Glazing a Bolshevik revolutionary like this is a great example of how weak and pathetic most Republicans are and lose to absolute clown opposition.
Was he a more respectable foe than the current crop? Sure but the bar isn't that high.
The bar is so low. Ultimately we have problems much deeper than politics.
110% agree. Politics is just where it can show its head.
Sadly, for most people this seems to be the space they focus on most and have the mistaken belief political solutions should be the primary approach.
I've been re-examining my priors recently and it has me remembering things I had forgotten. Modernity and post-modernity has blinded us. We can't go back but we should look back and see what we have lost. There are always tradeoffs.
Politics are older than the written word. Things really go off the rails when good people abdicate over these transcendent virtue signals.
True, and yet you'd think that spectrum of political thought only goes back 100 years or so based on where we are today.
Dang didn't know that when someone died, we should just shit all over them because they believed in something I didn't.
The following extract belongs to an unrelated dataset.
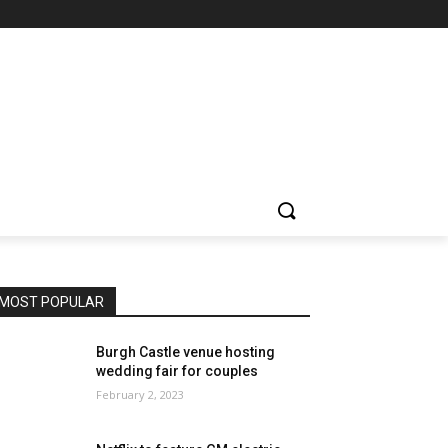
MOST POPULAR
Burgh Castle venue hosting
wedding fair for couples
February 2, 2023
For better or worse, he stood for what he stood for, and he didn't waver. Look at today's politicians from both parties flip-flopping. This guy didn't do that. Not to mention, he had his limits in how far progressives should push things, and that is what we saw in the interview a couple of weeks ago.
Plus, I will give someone credit where it is due, and that is being publicly gay in Washington, DC, in the 1980's was no easy feat.
You referring to SN or elsewhere?
I'm talking about just in general... I mean, at the end of the day, a guy died who blazed a trail for people who instead stayed in the closet. I think it is pretty vile to speak ill of the dead (with exceptions of truly vile people).
Yeah, in general I agree. There are exceptions we all have though. Decency is a victim of modern culture but it is also used as a shield for more vile behaviour.
Calling someone a Bolshevik isn't shitting on someone to other Bolsheviks, its the highest complement, actually.
Being consistent is what put him in a different class than the current crop. 'More respectable' is in regards to that specifically. May as well glaze Lenin while you're at it though.
Pushing things down a slippery slope then abdicating responsibility when they go off the cliff isn't commendable.
Should never have entered public discussion at all, slippery slope. No shortage of gays on the right that understand people simple minding their own businesses and not drawing attention to it was the right trajectory. Bessent could have been Tres Sec under Reagan and no one would have given a shit because he doesn't make a spectacle of it.